The “post-licensure” monitoring programs represent the balancing act the FDA faces in trying to hasten the time it takes to get new therapies into the market. Long approval periods not only keep beneficial drugs away from patients; they also drive up costs. Thus, the FDA awards “breakthrough” designations when it can be shown that a drug “may [provide] substantial improvement on at least one clinically significant end point over available therapy.”1
Such research is obviously beneficial to patients. Sometimes the size of a clinical trial, or its design, prevents researchers from detecting reactions that become apparent once a drug reaches the general population. Dr Crowther cited the case of Cervistatin, a cholesterol-lowering agent, which was taken of the market after reports of deaths from rhabdomyolysis, especially among patients also taking gembfiborzil.
But data collection benefits drug developers, too. Not only does the combination of accelerated approval with post-marketing research get drugs to market quickly for their original purpose, but phase IV research “may lead to new indications,” Crowther said.
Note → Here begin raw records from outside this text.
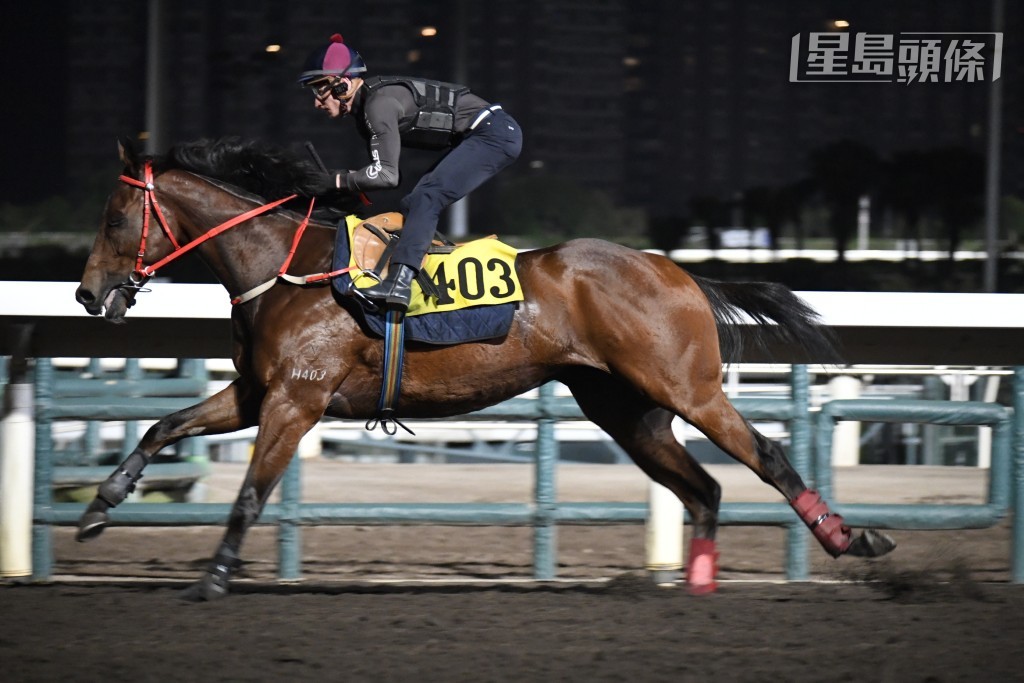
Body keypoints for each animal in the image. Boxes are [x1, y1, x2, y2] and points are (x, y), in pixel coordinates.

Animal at [72, 139, 892, 598]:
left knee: (768, 457)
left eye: (113, 219)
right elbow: (162, 425)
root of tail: (682, 272)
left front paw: (212, 576)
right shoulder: (257, 391)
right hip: (626, 410)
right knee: (704, 487)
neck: (287, 266)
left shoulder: (295, 402)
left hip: (685, 387)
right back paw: (695, 583)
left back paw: (853, 540)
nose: (88, 294)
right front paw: (98, 506)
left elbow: (249, 493)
Compared to phase IV research of earlier eras, today’s studies are robust and systematic. Self-reports, which Dr Crowther dismissed as useless, have been replaced with large data sets and obligatory, uniform reporting. The “real time” aspect of these methods allow regulators to closely monitor new therapies and act quickly if there’s a problem.
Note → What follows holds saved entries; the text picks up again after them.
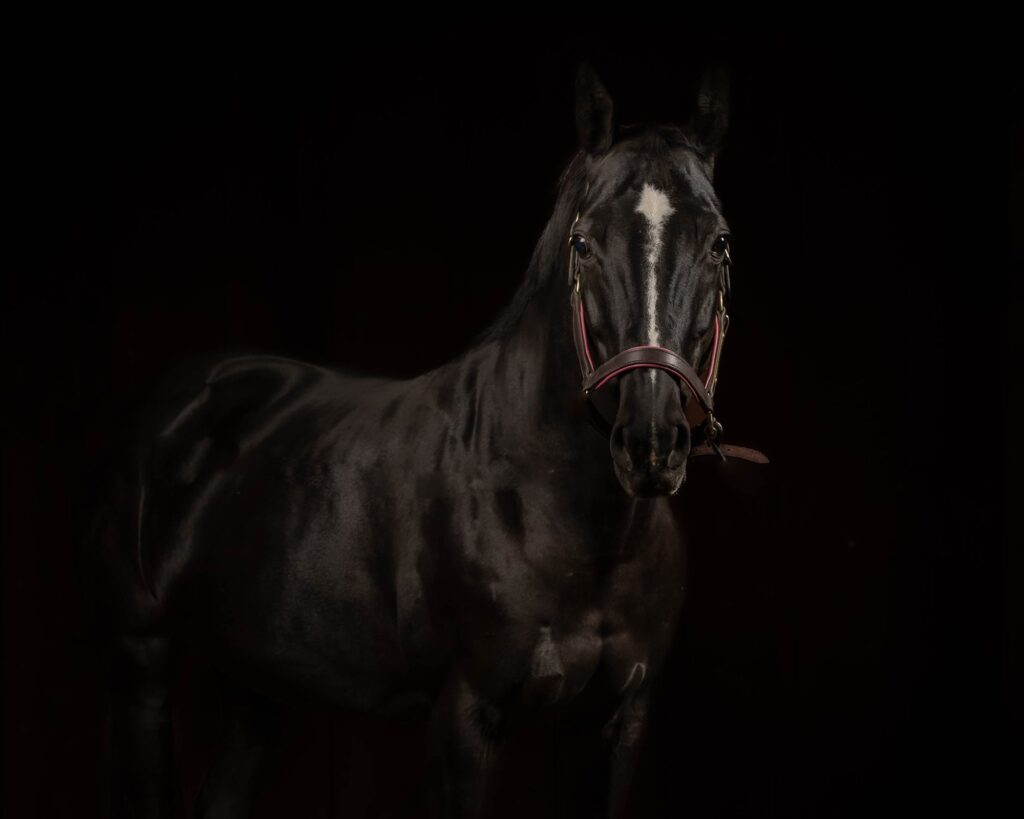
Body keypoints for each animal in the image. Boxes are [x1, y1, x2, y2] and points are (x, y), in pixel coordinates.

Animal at [82, 62, 766, 819]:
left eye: (719, 242)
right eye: (585, 244)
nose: (650, 441)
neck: (566, 520)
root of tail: (187, 391)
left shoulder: (619, 721)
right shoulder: (464, 718)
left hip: (256, 685)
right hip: (140, 658)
Another game-changer has been the FDA’s Sentinel project, launched in 2008. This national system, which will become more powerful as electronic record-keeping takes hold, lets the FDA track not only toxicity reactions, but also drug and dosing changes made in response to its warnings. What’s more, unlike post-market research done by pharmaceutical companies, this project offers the independence of a third party.
Crowther M. Phase 4 research: what happens when the rubber meets the road? Hematology Am Soc Hematol Edu Program, 2013; 2013:15-18.